Closed prmr closed 10 years ago
@enewe101 : Managed to get the json for product_id's and their states. Crunching at about 10,000 links per hour.
Sweet! I'll adapt JsonLoaderService to look at that .json file when it builds products. I'll do it on this branch.
I was thinking about where the .json file for the url status codes should live. Why don't we actually commit it to the project? I think this should be ok, since the status code returned for a web page is it's public info. I'm not sure where the right place to put it is though. Maybe under src/main/resources
, or just in the root?
I think storing it in the local data path would be good. Since the whole of Category tree / Products are built from external json and this info of the return state also comes from an external json, all of it residing in one place would be easy to group things together. If not root or any place should just be fine.
Mailed the code + files.
Ok I've encorporated a function in JsonLoaderService that reads your file and, while building products, checks if the link is dead. Right now that's pushed in branch Issue83. Appears to be working.
I'm going to write tests, then push to master.
Ok merging to master...
Ah, wait, no one else has the dead_links.json file. So this would break master for everyone else!
Ok, I'll post that file in the class forum, and I'll add a condition to the code -- if it can't find the dead_links.json
file, then it will skip the dead links check.
Ok, all good. I am pushing to master.
This will not break master, however, you will have one failing test until you download the dead_links.json
file, which I have posted under "Technical Stuff" in the class forum.
Sorry quick question.

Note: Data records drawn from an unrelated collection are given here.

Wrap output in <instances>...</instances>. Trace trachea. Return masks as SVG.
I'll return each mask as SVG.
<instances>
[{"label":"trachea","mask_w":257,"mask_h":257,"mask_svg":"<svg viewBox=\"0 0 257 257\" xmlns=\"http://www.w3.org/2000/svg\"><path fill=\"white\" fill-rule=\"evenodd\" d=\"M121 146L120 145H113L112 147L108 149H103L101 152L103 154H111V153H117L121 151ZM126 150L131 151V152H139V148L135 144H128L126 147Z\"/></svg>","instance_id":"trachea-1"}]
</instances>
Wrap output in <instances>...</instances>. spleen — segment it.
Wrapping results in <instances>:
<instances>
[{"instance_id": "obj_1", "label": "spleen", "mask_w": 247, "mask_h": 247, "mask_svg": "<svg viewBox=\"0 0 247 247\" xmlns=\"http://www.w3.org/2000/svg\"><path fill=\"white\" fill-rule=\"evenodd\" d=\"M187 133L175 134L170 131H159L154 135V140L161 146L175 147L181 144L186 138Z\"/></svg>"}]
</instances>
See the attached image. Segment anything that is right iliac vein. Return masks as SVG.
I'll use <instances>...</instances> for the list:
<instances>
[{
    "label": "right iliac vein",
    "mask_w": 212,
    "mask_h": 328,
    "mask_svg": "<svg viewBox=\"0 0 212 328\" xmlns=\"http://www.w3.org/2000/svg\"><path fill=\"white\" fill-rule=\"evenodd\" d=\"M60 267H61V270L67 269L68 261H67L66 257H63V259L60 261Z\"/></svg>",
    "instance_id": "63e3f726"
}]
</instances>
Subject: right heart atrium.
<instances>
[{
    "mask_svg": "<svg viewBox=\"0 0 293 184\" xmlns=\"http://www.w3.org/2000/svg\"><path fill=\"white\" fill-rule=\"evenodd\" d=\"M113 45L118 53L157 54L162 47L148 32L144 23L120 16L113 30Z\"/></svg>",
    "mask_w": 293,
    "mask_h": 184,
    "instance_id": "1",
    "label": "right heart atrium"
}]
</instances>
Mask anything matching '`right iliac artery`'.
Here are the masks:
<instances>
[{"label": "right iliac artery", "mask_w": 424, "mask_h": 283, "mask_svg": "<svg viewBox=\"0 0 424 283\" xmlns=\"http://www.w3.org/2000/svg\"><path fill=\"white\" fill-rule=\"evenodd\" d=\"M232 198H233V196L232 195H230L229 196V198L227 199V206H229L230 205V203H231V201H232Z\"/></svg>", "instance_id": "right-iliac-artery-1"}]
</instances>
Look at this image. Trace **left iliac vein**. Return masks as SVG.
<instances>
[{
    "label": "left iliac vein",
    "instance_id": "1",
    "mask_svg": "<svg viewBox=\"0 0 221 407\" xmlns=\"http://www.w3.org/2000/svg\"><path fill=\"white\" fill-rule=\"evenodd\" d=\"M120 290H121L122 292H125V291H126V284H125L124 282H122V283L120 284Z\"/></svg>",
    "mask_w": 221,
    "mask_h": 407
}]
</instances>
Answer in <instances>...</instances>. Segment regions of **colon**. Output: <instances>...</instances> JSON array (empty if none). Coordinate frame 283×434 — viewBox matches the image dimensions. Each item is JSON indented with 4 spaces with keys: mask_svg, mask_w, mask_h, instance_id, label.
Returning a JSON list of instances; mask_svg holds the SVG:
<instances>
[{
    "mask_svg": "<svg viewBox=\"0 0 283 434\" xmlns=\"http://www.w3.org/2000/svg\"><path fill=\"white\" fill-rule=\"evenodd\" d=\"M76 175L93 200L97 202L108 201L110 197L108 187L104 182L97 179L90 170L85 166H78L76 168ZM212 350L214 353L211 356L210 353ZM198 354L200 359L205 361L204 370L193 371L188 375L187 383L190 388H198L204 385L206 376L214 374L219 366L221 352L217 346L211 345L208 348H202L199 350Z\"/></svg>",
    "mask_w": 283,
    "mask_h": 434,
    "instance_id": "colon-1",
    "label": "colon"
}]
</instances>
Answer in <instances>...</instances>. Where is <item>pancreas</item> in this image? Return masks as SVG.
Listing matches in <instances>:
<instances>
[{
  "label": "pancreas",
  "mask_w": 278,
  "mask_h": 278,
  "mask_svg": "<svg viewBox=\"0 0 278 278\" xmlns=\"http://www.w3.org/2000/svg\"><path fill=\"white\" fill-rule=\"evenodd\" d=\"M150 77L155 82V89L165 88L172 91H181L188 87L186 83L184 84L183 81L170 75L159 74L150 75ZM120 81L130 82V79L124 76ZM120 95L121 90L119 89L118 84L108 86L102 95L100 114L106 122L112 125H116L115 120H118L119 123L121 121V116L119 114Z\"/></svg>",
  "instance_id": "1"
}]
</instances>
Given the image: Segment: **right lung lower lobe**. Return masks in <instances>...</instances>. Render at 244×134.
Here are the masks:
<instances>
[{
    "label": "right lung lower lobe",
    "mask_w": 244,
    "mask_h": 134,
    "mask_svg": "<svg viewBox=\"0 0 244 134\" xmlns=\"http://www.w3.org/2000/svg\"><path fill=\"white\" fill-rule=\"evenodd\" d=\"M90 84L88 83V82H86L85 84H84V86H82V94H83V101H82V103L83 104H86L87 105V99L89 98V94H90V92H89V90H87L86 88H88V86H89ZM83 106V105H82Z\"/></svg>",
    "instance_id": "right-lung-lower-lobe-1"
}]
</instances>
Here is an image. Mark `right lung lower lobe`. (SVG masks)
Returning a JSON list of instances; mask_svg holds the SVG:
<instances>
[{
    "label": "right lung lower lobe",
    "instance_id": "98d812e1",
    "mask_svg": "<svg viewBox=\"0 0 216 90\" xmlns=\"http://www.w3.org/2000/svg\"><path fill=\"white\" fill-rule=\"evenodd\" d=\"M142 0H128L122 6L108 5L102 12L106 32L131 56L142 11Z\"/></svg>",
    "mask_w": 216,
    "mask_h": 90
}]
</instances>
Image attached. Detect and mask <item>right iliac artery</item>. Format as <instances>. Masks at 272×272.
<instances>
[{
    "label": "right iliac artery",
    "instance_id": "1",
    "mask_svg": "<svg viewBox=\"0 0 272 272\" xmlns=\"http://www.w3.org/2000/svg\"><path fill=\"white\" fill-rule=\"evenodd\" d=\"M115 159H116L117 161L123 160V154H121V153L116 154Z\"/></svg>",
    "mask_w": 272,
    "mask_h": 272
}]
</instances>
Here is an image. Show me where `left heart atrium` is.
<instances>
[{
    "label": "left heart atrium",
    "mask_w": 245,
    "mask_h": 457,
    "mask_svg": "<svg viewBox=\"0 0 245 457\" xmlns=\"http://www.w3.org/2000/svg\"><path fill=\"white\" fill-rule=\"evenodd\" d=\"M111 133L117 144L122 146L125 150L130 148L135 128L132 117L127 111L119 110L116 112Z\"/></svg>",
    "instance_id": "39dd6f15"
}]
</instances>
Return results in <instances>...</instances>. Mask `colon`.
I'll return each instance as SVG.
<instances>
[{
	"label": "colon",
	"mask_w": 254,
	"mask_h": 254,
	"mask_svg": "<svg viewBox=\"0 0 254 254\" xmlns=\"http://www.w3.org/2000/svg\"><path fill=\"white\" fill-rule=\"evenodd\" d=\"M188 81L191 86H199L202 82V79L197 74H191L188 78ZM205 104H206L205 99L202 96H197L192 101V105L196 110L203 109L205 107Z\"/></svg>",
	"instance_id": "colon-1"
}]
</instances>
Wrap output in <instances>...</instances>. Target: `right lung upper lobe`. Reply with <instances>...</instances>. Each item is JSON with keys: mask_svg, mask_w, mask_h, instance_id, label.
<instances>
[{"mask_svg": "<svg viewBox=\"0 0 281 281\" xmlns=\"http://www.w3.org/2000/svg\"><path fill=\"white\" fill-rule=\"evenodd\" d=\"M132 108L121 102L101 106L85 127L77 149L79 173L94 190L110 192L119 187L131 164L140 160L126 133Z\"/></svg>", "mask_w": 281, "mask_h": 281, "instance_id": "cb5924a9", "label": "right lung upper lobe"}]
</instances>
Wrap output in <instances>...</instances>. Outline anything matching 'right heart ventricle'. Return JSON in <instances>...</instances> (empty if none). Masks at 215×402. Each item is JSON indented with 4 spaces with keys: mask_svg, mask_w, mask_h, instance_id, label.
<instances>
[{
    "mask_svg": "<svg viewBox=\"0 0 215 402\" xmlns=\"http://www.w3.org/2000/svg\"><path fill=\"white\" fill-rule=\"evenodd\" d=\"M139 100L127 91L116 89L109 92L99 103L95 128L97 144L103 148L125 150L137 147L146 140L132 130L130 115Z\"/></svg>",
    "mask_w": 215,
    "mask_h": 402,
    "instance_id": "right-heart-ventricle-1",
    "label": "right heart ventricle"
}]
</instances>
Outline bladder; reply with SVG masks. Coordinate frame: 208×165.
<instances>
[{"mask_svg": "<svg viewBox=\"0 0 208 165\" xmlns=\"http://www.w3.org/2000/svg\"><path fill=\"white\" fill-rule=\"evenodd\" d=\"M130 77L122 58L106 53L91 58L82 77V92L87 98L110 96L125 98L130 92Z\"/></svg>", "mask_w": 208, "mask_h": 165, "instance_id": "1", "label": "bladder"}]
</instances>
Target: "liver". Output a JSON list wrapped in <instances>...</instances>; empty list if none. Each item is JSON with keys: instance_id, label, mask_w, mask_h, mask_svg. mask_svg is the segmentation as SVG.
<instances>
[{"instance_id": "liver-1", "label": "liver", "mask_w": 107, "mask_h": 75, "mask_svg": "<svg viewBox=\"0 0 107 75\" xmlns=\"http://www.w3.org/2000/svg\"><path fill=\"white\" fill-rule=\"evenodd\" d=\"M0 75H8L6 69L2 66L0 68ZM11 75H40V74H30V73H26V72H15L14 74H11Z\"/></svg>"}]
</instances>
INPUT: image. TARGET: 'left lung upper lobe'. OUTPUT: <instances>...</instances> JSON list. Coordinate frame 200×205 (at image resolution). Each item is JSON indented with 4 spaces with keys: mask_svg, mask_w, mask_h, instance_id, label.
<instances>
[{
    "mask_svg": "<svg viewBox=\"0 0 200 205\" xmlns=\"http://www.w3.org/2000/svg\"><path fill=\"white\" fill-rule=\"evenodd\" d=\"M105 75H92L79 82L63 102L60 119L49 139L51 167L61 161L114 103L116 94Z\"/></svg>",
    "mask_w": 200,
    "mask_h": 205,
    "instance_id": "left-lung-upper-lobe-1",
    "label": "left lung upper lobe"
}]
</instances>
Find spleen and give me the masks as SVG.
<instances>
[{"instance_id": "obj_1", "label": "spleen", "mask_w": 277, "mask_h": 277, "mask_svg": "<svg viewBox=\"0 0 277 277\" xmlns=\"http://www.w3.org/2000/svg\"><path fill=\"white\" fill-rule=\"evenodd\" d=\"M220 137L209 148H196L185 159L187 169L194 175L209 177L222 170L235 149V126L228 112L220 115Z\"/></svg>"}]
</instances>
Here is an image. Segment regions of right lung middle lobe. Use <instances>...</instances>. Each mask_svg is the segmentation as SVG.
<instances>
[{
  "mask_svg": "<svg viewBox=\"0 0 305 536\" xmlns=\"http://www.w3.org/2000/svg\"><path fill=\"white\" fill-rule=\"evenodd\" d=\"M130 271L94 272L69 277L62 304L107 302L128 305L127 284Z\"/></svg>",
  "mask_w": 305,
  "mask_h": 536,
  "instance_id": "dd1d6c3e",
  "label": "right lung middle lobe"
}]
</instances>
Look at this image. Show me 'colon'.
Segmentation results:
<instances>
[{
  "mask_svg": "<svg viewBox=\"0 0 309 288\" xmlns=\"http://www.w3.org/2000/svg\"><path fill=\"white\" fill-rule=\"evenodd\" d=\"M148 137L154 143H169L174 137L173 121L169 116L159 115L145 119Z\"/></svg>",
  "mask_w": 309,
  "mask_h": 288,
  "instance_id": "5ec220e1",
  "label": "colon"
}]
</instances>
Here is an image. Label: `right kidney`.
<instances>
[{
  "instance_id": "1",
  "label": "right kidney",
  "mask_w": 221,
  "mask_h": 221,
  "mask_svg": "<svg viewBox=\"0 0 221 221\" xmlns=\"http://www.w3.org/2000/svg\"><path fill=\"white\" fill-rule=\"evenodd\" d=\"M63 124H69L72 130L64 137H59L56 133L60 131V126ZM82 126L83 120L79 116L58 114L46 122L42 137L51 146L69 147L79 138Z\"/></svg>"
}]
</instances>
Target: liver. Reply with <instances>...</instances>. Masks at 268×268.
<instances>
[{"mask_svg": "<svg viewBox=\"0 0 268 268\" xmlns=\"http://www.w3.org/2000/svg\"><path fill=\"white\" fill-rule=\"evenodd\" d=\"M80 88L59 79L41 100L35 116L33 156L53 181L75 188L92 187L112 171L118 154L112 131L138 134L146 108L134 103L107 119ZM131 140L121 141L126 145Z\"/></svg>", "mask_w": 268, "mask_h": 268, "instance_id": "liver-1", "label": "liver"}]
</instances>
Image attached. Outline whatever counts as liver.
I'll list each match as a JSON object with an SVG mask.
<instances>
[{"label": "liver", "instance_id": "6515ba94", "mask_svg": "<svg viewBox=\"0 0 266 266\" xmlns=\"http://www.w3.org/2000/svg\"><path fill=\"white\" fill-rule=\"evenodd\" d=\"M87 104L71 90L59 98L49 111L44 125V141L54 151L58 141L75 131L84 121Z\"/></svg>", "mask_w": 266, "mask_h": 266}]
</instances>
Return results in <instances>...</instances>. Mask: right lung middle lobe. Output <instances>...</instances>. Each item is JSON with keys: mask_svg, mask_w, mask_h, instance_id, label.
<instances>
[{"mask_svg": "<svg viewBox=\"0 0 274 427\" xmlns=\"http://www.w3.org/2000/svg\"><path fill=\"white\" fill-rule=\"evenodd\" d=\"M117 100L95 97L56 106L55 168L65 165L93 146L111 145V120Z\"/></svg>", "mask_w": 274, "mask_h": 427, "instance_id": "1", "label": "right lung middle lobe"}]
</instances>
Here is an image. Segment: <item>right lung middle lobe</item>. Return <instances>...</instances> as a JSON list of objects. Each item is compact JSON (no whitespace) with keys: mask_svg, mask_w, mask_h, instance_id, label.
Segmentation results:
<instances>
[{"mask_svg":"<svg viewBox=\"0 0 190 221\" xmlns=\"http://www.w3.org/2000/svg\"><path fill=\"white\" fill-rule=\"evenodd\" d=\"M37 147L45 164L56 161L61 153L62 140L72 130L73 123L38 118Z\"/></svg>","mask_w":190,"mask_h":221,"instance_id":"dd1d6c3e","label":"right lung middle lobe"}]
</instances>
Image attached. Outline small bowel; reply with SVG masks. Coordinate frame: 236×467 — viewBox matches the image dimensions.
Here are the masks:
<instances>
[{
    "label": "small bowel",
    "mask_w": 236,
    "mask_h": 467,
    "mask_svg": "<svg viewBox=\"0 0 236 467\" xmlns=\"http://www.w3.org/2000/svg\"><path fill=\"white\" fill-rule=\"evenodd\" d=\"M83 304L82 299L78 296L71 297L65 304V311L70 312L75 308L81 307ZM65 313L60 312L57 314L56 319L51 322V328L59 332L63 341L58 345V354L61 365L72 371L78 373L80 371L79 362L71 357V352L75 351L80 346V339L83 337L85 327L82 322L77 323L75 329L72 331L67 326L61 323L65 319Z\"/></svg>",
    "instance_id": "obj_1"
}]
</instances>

Can we just create an empty dead_links.json and then run it and the algorithm will fill it up or do we need the formatted file?
You need the file. Filling it up is a several-hour process, so is completely separate from running the application. Nishanth ran it once and for all.
On Sat, Mar 29, 2014 at 6:01 PM, asutcl notifications@github.com wrote:
Sorry quick question. Can we just create an empty dead_links.json and then run it and the algorithm will fill it up or do we need the formatted file?
Reply to this email directly or view it on GitHubhttps://github.com/prmr/Creco/issues/83#issuecomment-39010524 .
That being said, I guess you could run Nishanth's code to fill it yourself if you really wanted.
Come to think of it, where is that code @nishanth1991? I can't find it.
Ok, thanks I didn't realise it took so long. I will just get the file from the discussion board. Do we put it under src/main/ressources
or under root
?
@enewe101 : Oh I just pushed it now. You can find it in ca.mcgill.cs.creco.data. The file name is CRDeadlinks. When you run it make sure you rename the method from main1 to main.
Please see my post on the class forum in Technical Stuff. On Mar 29, 2014 6:28 PM, "nishanth1991" notifications@github.com wrote:
@enewe101 https://github.com/enewe101 : Oh I just pushed it now. You can find it in ca.mcgill.cs.creco.data. The file name is CRDeadlinks. When you run it make sure you rename the method from main1 to main.
Reply to this email directly or view it on GitHubhttps://github.com/prmr/Creco/issues/83#issuecomment-39011226 .
Please clean the code and remove dead code such as main1
(this should be done before merging into master).
Cleaned the code in CRDeadlinks. No dead codes in CRDeadlinks.java
The JUnit test fails for this for some reason. DeadLinks don't seem to be empty strings
I guess this is not a detector error. But I didn't see any more relevant issues.
NVM i dont think the file was in the right place. Sorry.
Automatically detect invalid product pages at load time and convert them to an empty string in the product objects.